Miss Martineau, who lived near him, praised him to me not for his poetry,
but for thrift and economy; for having afforded to his country-neighbors an
example of a modest household, where comfort and culture were secured without
any display. She said that, in his early housekeeping at the cottage where he
first lived, he was accustomed to offer his friends bread and plainest fare:
if they wanted anything more, they must pay him for their board. It was the
rule of the house. I replied that it evinced English pluck more than any
anecdote I knew. A gentleman in the neighborhood told the story of Walter
Scott`s staying once for a week with Wordsworth, and slipping out every day
under pretence of a walk, to the Swan Inn, for a cold cut and porter; and one
day passing with Wordsworth the inn, he was betrayed by the landlord`s asking
him if he had come for his porter. Of course, this trait would have another
look in London, and there you will hear from different literary men that
Wordsworth had no personal friend, that he was not amiable, that he was
parsimonious, &c. Landor, always generous, says that he never praised anybody.

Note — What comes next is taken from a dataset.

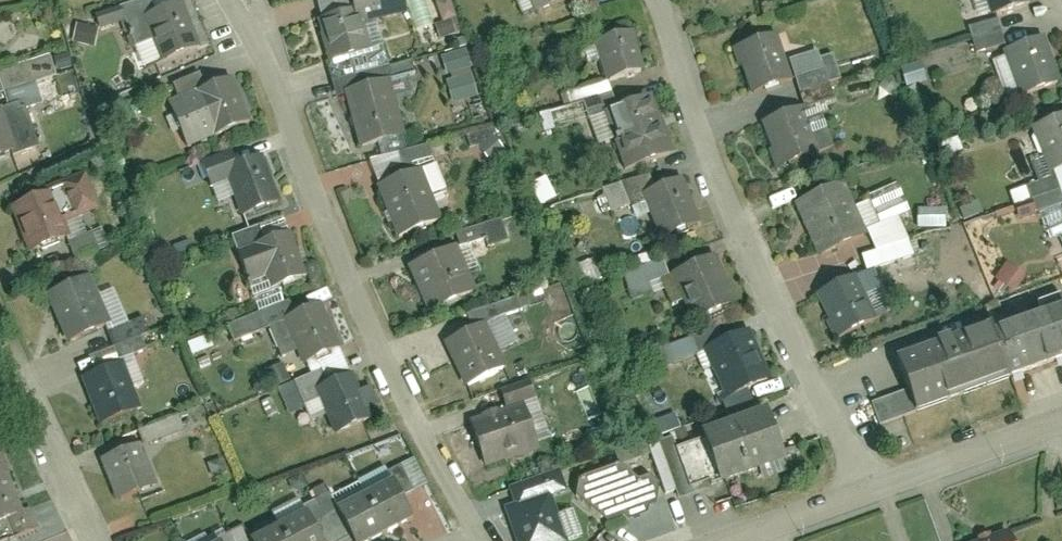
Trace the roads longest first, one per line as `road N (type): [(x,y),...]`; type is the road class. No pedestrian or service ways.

A gentleman in London showed me a watch that once belonged to Milton, whose
initials are engraved on its face. He said, he once showed this to Wordsworth,
who took it in one hand, then drew out his own watch, and held it up with the
other, before the company, but on one making the expected remark, he put back
his own in silence. I do not attach much importance to the disparagement of
Wordsworth among London scholars. Who reads him well will know that in
following the strong bent of his genius, he was careless of the many, careless
also of the few, self-assured that he should "create the taste by which he
is to be enjoyed." He lived long enough to witness the revolution he had
wrought, and "to see what he foresaw." There are torpid places in his mind,
there is something hard and sterile in his poetry, want of grace and variety,
want of due catholicity and cosmopolitan scope: he had conformities to English
politics and traditions; he had egotistic puerilities in the choice and
treatment of his subjects; but let us say of him that, alone in his time, he
treated the human mind well, and with an absolute trust. His adherence to his
poetic creed rested on real inspirations. The Ode on Immortality is the high -
water mark which the intellect has reached in his age. New means were
employed, and new realms added to the empire of the muse, by this courage.